O Salvador
Fitou o sangue nas mãos, não era para ser assim. Não era. Olhou para os lados como se fosse possível alguém que não fosse ele entrar naquele recinto. Teve medo dos olhos que não encontrou.
O corpo inerte estatelado no tapete beijava o proprio sangue. Sabia do prazer que sentira ao rasgar a carne com a lâmina da faca que todos julgavam santificada quando partia e repartia o pão em suas ceias preparadas aos fiéis escolhidos para sua mesa. Julgava-se um salvador, um a um planejava levar às portas dos céus através do poder que lhe fora concedido.

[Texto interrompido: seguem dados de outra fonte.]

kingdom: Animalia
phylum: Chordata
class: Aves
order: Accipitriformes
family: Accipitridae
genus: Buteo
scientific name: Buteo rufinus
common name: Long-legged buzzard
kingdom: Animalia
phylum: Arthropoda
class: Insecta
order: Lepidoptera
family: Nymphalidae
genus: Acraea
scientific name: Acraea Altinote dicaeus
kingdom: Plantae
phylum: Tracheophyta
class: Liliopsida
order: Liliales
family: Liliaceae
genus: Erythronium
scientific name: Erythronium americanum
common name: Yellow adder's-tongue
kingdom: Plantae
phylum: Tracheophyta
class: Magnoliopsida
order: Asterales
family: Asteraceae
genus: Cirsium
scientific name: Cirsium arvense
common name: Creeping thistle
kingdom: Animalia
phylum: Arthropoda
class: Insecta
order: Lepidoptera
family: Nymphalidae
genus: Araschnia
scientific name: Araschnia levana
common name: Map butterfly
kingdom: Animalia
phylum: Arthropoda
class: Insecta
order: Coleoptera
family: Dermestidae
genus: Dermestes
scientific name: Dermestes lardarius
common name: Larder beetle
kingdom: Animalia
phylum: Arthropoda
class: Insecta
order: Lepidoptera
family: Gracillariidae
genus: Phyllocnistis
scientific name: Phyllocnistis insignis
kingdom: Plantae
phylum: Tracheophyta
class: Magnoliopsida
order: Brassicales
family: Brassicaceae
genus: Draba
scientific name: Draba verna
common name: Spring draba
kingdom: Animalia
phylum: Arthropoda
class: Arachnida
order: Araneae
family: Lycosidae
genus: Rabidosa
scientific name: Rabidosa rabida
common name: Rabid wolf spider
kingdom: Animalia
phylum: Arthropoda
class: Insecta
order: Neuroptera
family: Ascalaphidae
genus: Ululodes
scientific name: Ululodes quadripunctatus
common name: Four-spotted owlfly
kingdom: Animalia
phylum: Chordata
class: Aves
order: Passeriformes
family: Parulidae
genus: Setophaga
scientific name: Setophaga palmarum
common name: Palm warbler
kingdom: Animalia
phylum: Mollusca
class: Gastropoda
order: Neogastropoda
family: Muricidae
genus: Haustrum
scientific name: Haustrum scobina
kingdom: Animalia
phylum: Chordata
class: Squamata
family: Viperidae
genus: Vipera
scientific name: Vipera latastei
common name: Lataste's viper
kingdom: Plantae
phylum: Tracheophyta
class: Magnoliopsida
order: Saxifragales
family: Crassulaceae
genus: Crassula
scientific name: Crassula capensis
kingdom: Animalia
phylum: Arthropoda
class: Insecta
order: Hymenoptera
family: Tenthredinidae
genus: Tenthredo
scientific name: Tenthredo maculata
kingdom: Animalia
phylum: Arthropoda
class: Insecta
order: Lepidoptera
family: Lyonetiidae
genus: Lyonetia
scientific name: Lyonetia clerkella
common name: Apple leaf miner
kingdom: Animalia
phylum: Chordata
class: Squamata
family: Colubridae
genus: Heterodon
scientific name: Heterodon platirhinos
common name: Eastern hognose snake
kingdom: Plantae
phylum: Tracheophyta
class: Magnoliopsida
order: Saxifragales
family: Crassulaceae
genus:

O poder de purificar através da morte.
Em cada paróquia vitimara um dos seus beatos, ao todo cinco, dois garotos e três garotas. Escolhia-os pelas condições sociais e financeiras, trazia-os para auxiliá-lo nos ritos da santa missa e doutriná-los. Aqueles que cediam aos seus apelos sexuais eram os escolhidos, ungidos e por ele, com sangue beatificados. Os corpos jogados em rios, em estradas, se encontrados - dois deles foram-no - sentia de fato a dor do infeliz, chorava, rezava, dava-lhe um enterro que a família não teria condições.
Em sua vilania, vitimou um em cada cinco anos e em locais diferentes. De um extremo ao outro do país a batina facilitava sua missão.
Mas dessa vez dera tudo errado, a garota esfaqueada gritara e alguém ouvira, tinha certeza. O cadáver no chão não tinha mais sexo, não tinha mais cor, não tinha mais sabor, não pra ele. Blafesmou a propria sorte, pediu aos céus ajuda com a remoção de sua vítima, antes que alguém aparecesse. Eram tantas as providências, o tapete, a faca, o sanque, a roupa, a pressa, o tempo, o grito que saiu de seu santuário. O grito ecoava lá fora na mente de outra pessoa. Não o entenderiam, não entenderiam a necessidade de lavar os pecados em sangue, o pecado em lágrimas...
E não entenderam... Antes que saisse do estado de comiseração por si mesmo, a batida na porta alertou-o para o perigo. Em vão...
Preso, julgado e condenado, jurava ser ele o salvador.
Impedido de salvar outras almas, salvou-se, não como gostaria. Não em um batismo de sangue, mas como Judas, enforcado no lençol de seu catre amarrado às grades de sua cela.